Norris sued Campbell United Methodist in 2002 for not acting to prevent the alleged rape. A separate lawsuit against Finestead is still pending.
As the conference readies an appeal, church officials are also brainstorming how they can pay out a sum that exceeds their combined assets, said Dr. Steve Cox, director of Connectional Ministries for the Missouri conference.
“We have never been through a legal case like this before,” Cox said, “and the size of this judgment is larger than any that a United Methodist conference has ever handled before.”
The conference has slightly over $4 million in cash, about $1.6 million of which is available, said Cox, who described the Missouri conference as a “pass-through” organization whose budget is largely parceled out to its various ministries in Missouri and abroad.
“Almost all of the money that we receive is designated for another purpose,” Cox said.
Insurance will cover $300,000 of the damages, but it’s likely that the conference will have to jettison some ministries in order to stay afloat, Cox said. The conference will also rely on the contributions of individual churches.
The Rev. Jim Bryan of Missouri United Methodist Church in Columbia said some programs would suffer. The conference has a $16 million budget, said Cox.

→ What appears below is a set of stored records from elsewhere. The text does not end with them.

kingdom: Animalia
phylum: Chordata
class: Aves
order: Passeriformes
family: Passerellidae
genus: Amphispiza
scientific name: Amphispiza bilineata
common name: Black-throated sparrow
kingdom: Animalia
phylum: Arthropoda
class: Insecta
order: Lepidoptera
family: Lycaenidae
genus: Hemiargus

“This is a crisis, but I’m not worried about the future of the conference at all,” Bryan said. “We’ve got a mission and we’re strong.”
Conference members began meeting last Friday to consider how to deal with the judgment, Cox said. The group designated an ad hoc committee of conference leaders to handle legal decisions and another team was organized to review possible financial responses to the judgment.
Finestead was suspended from the church on June 9th, 1998, the day after the alleged incident was reported to the Missouri conference. Norris’ attorneys argued at trial that the conference should have pulled Finestead from his post after church members complained about inappropriate sexual language and sexual harassment. Jim Ireland, a former superintendent with the conference, met with Finestead and a woman who accused him of sexual harassment just six days before the alleged rape occurred.
The conference argued that there was nothing in the prior complaints that “predicted the possibility of violence,” Cox said. An ordained minister for 25 years at the time of the alleged rape, Finestead is now the pastor of the First Baptist Church in Louisburg, Kansas.
“We don’t know what happened,” Cox said. “The evidence is not convincing in either direction.”
Bryan of the Missouri United Methodist Church in Columbia told his congregation about the incident Sunday in a sermon about staying faithful to God in spite of a wicked world. As an incident that for years was known to only to clergy and those involved begins to become public knowledge, Bryan wants lay Methodists to stay grounded in their faith.
“There is going to be life beyond this,” Bryan said. “We need to keep our perspective.”